DOMENICA 8 MARZO SECONDA DI QUARESIMA
Nell’indifferenza generale si sta consumando nella provincia siriana di Idiib una tragedia di proporzioni immani. Secondo le Nazioni Unite almeno novecentomila persone, fra cui moltissimi bambini, stanno tentando di scappare dai bombardamenti aerei e dai colpi di artiglieria. Ma non hanno un posto dove andare, perché l’unico orizzonte è la frontiera turca, chiusa. Decine di bambini di pochi mesi o pochi anni muoiono di freddo e di fame…. Nel mondo poi c’è il coronavirus a spargere terrore e irrazionalità.

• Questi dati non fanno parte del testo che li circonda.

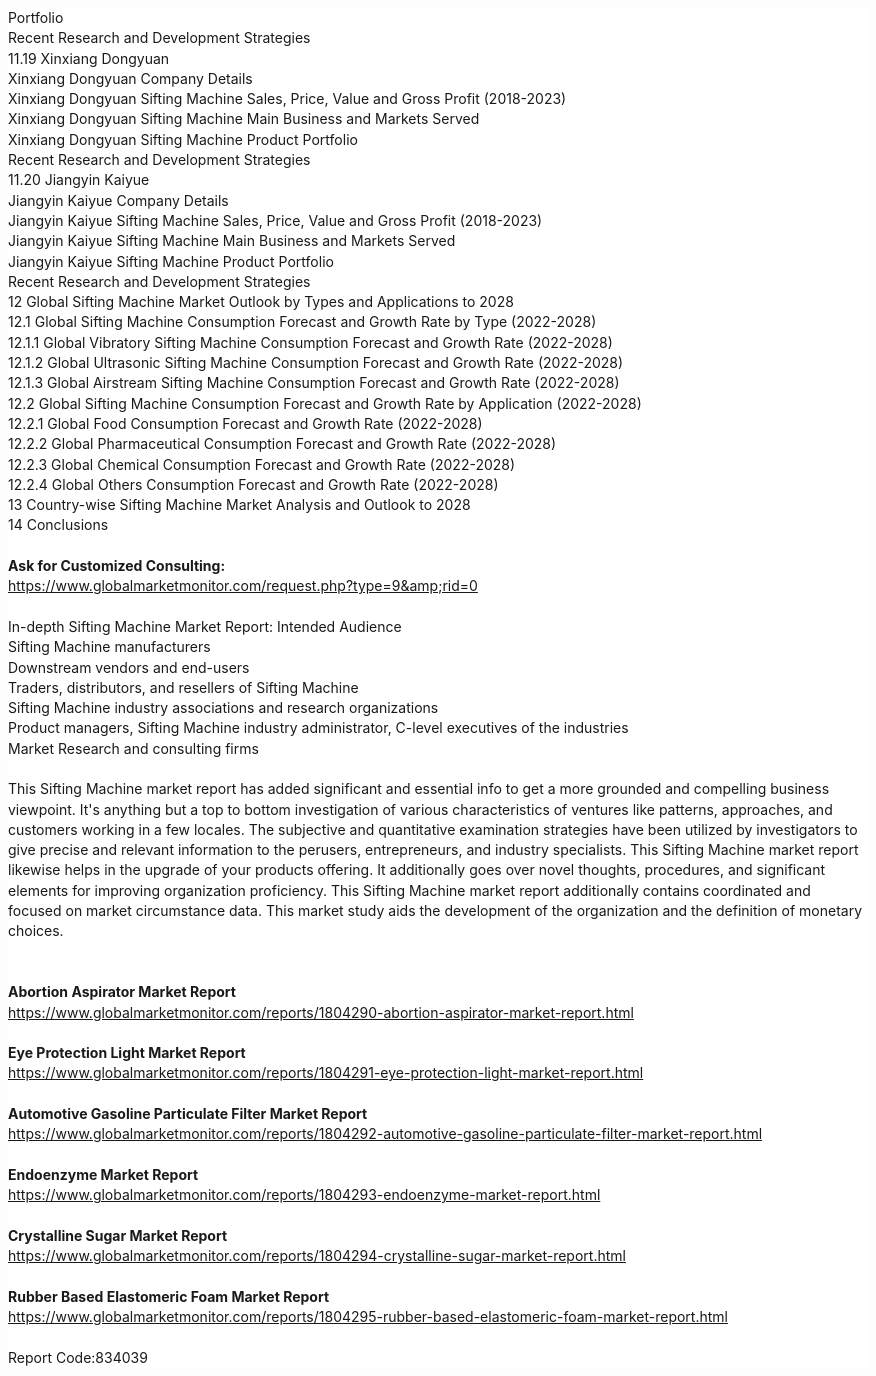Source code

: Portfolio<br />Recent Research and Development Strategies<br />11.19 Xinxiang Dongyuan<br />Xinxiang Dongyuan Company Details<br />Xinxiang Dongyuan Sifting Machine Sales, Price, Value and Gross Profit (2018-2023)<br />Xinxiang Dongyuan Sifting Machine Main Business and Markets Served<br />Xinxiang Dongyuan Sifting Machine Product Portfolio<br />Recent Research and Development Strategies<br />11.20 Jiangyin Kaiyue<br />Jiangyin Kaiyue Company Details<br />Jiangyin Kaiyue Sifting Machine Sales, Price, Value and Gross Profit (2018-2023)<br />Jiangyin Kaiyue Sifting Machine Main Business and Markets Served<br />Jiangyin Kaiyue Sifting Machine Product Portfolio<br />Recent Research and Development Strategies<br />12 Global Sifting Machine Market Outlook by Types and Applications to 2028<br />12.1 Global Sifting Machine Consumption Forecast and Growth Rate by Type (2022-2028)<br />12.1.1 Global Vibratory Sifting Machine Consumption Forecast and Growth Rate (2022-2028)<br />12.1.2 Global Ultrasonic Sifting Machine Consumption Forecast and Growth Rate (2022-2028)<br />12.1.3 Global Airstream Sifting Machine Consumption Forecast and Growth Rate (2022-2028)<br />12.2 Global Sifting Machine Consumption Forecast and Growth Rate by Application (2022-2028)<br />12.2.1 Global Food Consumption Forecast and Growth Rate (2022-2028)<br />12.2.2 Global Pharmaceutical Consumption Forecast and Growth Rate (2022-2028)<br />12.2.3 Global Chemical Consumption Forecast and Growth Rate (2022-2028)<br />12.2.4 Global Others Consumption Forecast and Growth Rate (2022-2028)<br />13 Country-wise Sifting Machine Market Analysis and Outlook to 2028<br />14 Conclusions<br /><br /><strong>Ask for Customized Consulting:</strong><br /><a href="https://www.globalmarketmonitor.com/request.php?type=9&amp;rid=0">https://www.globalmarketmonitor.com/request.php?type=9&amp;rid=0</a><br /><br />In-depth Sifting Machine Market Report: Intended Audience<br />Sifting Machine manufacturers<br />Downstream vendors and end-users<br />Traders, distributors, and resellers of Sifting Machine<br />Sifting Machine industry associations and research organizations<br />Product managers, Sifting Machine industry administrator, C-level executives of the industries<br />Market Research and consulting firms<br /><br />This Sifting Machine market report has added significant and essential info to get a more grounded and compelling business viewpoint. It's anything but a top to bottom investigation of various characteristics of ventures like patterns, approaches, and customers working in a few locales. The subjective and quantitative examination strategies have been utilized by investigators to give precise and relevant information to the perusers, entrepreneurs, and industry specialists. This Sifting Machine market report likewise helps in the upgrade of your products offering. It additionally goes over novel thoughts, procedures, and significant elements for improving organization proficiency. This Sifting Machine market report additionally contains coordinated and focused on market circumstance data. This market study aids the development of the organization and the definition of monetary choices.<br /><br /><strong><br /></strong><strong>Abortion Aspirator Market Report</strong><br /><a href="https://www.globalmarketmonitor.com/reports/1804290-abortion-aspirator-market-report.html">https://www.globalmarketmonitor.com/reports/1804290-abortion-aspirator-market-report.html</a><br /><br /><strong>Eye Protection Light Market Report</strong><br /><a href="https://www.globalmarketmonitor.com/reports/1804291-eye-protection-light-market-report.html">https://www.globalmarketmonitor.com/reports/1804291-eye-protection-light-market-report.html</a><br /><br /><strong>Automotive Gasoline Particulate Filter Market Report</strong><br /><a href="https://www.globalmarketmonitor.com/reports/1804292-automotive-gasoline-particulate-filter-market-report.html">https://www.globalmarketmonitor.com/reports/1804292-automotive-gasoline-particulate-filter-market-report.html</a><br /><br /><strong>Endoenzyme Market Report</strong><br /><a href="https://www.globalmarketmonitor.com/reports/1804293-endoenzyme-market-report.html">https://www.globalmarketmonitor.com/reports/1804293-endoenzyme-market-report.html</a><br /><br /><strong>Crystalline Sugar Market Report</strong><br /><a href="https://www.globalmarketmonitor.com/reports/1804294-crystalline-sugar-market-report.html">https://www.globalmarketmonitor.com/reports/1804294-crystalline-sugar-market-report.html</a><br /><br /><strong>Rubber Based Elastomeric Foam Market Report</strong><br /><a href="https://www.globalmarketmonitor.com/reports/1804295-rubber-based-elastomeric-foam-market-report.html">https://www.globalmarketmonitor.com/reports/1804295-rubber-based-elastomeric-foam-market-report.html</a><br /><br />Report Code:834039</p>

E Gesù chiama oggi i cristiani a salire sul monte con Lui. Come Pietro, Giacomo e Giovanni sono disorientati, non possono accettare il progetto di Dio. Non ci può essere un Messia che non sia trionfante, che accetta la croce, la sofferenza…. Anche oggi la morte sempre più ci appare come la fine di tutto, una distruzione totale. Per capire il progetto di Gesù, l’evangelista ci invita a scoprire cosa era successo sei giorni prima della Trasfigurazione.
Gesù dopo aver annunciato la passione ai discepoli specifica: «Se qualcuno vuol venire dietro a me, rinneghi se stesso, prenda la sua croce e mi segua.» (Mt 16,24). E’ un momento di grande fatica per Gesù e i suoi messaggi. La reazione più naturale è ribellarsi: questo non potrà capitare! Nessuno può immaginare un futuro così drammatico. La mancanza di speranza e l’assenza di prospettive può indurre anche i credenti a pensare all’apocalisse imminente e magari a provare a salvare se stessi dimenticando gli altri. La fede però «spinge ad essere creativi e creatori, disposti a spendere energie per camminare sulle vie sempre originali dello Spirito.» Pietro è testimone della Trasfigurazione ed esclama: «E’ bello per noi stare qui…» Egli colloca Mosè ed Elia non subordinati a Gesù, ma sullo stesso piano. Ha certamente riconosciuto che Gesù è il Messia (Mt 16,16) «ma non vuole che si separi dalle categorie dell’AT… L’attività di Mosè ed Elia si caratterizzò per la loro violenza contro i nemici di Dio e del suo popolo.» (J. Mateos, F.Camacho). Era quindi importante attribuire anche all’opera di Gesù l’idea di forza, potere, rivincita e gloria. Mosè ed Elia parlano con Gesù, non con i discepoli: il punto di riferimento è Gesù solo! E la voce dalla nube invita proprio ad ascoltare Lui, ad andare oltre la legge e i profeti. Tutto quello che è scritto nella legge e nei profeti, che coincide con l’insegnamento di Gesù va accolto, ma tutto quello che si discosta, va tralasciato.
La trasfigurazione, che è un anticipo della Risurrezione, è un seme di speranza che viene piantato nella terra della vita di tutti i giorni, che non astrae dalla vita quotidiana. E infatti i tre discepoli «alzando gli occhi non videro nessuno, se non Gesù da solo.» (Mt 17,8) Ecco l’invito stupendo che ci viene da questo brano del Vangelo: lasciarsi illuminare soltanto dalla luce che viene da Dio, dalla luce che abita anche in ciascuno di noi. I credenti sono chiamati a dar libero sfogo alla luce che li abita, «a stupirsi come gli innamorati, il cui volto è trasfigurato dalla luce che hanno dentro.» (A.Casati) Sul monte non c’è più Mosè, non c’è più Elia, non c’è più la nube e neanche la voce. C’è Gesù, tornato ad essere quello di sempre, un uomo in carne e ossa. Quello che è difficile, lo fu per i discepoli, lo è per i credenti di tutti i tempi, non è pensare al Gesù storico, è percepire la sua presenza oggi come Risorto che rimane con noi. E’ questa presenza che non ci lascia nella disperazione di un mondo violento e disperato, ma ci dà forza, coraggio e creatività capaci di irradiare la luce del suo volto trasfigurato.
Com’è la mia esperienza religiosa? Mi aiuta a costruire buone relazioni con gli altri e a collaborare al progetto di Dio? Salire sulla montagna è l’immagine del salire verso Dio: come vivo il mio cammino di conversione?